TASK DESCRIPTION:
Continue the passage describing the administrator device 330 and the data storage 340, starting right after its last sentence.

SOURCE TEXT:
========

The administrator device 330 may include one or more devices capable of receiving, generating, storing, processing, and/or providing information associated with agents and/or transcripts, as described elsewhere herein. The administrator device 330 may include a communication device and/or a computing device. For example, the administrator device 330 may include a wireless communication device, a mobile phone, a user equipment, a laptop computer, a tablet computer, a desktop computer, a gaming console, a set-top box, a wearable communication device (e.g., a smart wristwatch, a pair of smart eyeglasses, a head mounted display, or a virtual reality headset), or a similar type of device. The administrator device 330 may communicate with one or more other devices of environment 300, as described elsewhere herein.

The data storage 340 may include one or more devices capable of receiving, generating, storing, processing, and/or providing information associated with transcripts, as described elsewhere herein. The data storage 340 may include a communication device and/or a computing device. For example, the data storage 340 may include a database, a server, a database server, an application server, a client server, a web server, a host server, a proxy server, a virtual server (e.g., executing on computing hardware), a server in a cloud computing system, a device that includes computing hardware used in a cloud computing environment, or a similar type of device. The data storage 340 may communicate with one or more other devices of environment 300, as described elsewhere herein.

========

PROVIDED INFORMATION:
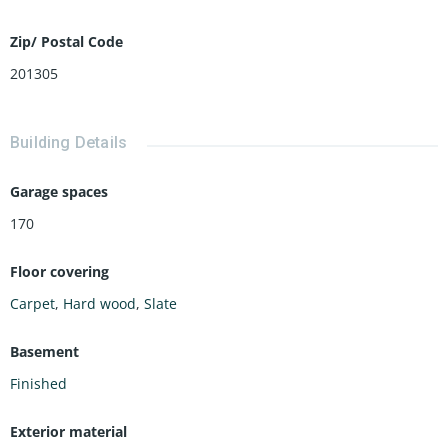
Zip/ Postal Code
201305
Building Details
Garage spaces
170
Floor covering
Carpet
,
Hard wood
,
Slate
Basement
Finished
Exterior material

========

REPLY TO THE TASK:
The number and arrangement of devices and networks shown in FIG. 3 are provided as an example. In practice, there may be additional devices and/or networks, fewer devices and/or

networks, different devices and/or networks, or differently arranged devices and/or networks than those shown in FIG. 3. Furthermore, two or more devices shown in FIG. 3 may be implemented within a single device, or a single device shown in FIG. 3 may be implemented as multiple, distributed devices. Additionally, or alternatively, a set of devices (e.g., one or more devices) of the environment 300 may perform one or more functions described as being performed by another set of devices of the environment 300.

FIG. 4 is a diagram of example components of a device 400 associated with multi-modal LLMs trained for compliance. The device 400 may correspond to an administrator device 330 and/or a data storage 340. In some implementations, an administrator device 330 and/or a data storage 340 may include one or more devices 400 and/or one or more components of the device 400. As shown in FIG. 4, the device 400 may include a bus 410, a processor 420, a memory 430, an input component 440, an output component 450, and/or a communication component 460.

The bus 410 may include one or more components that enable wired and/or wireless communication among the components of the device 400. The bus 410 may couple together two or more components of FIG. 4, such as via operative coupling, communicative coupling, electronic coupling, and/or electric coupling. For example, the bus 410 may include an electrical connection (e.g., a wire, a trace, and/or a lead) and/or a wireless bus. The processor 420 may include a central processing unit, a graphics processing unit, a microprocessor, a controller, a microcontroller, a digital signal processor, a field-programmable gate array, an application-specific integrated circuit, and/or another type of processing component. The processor 420 may be implemented in hardware, firmware, or a combination of hardware and software. In some implementations, the processor 420 may include one or more processors capable of being programmed to perform one or more operations or processes described elsewhere herein.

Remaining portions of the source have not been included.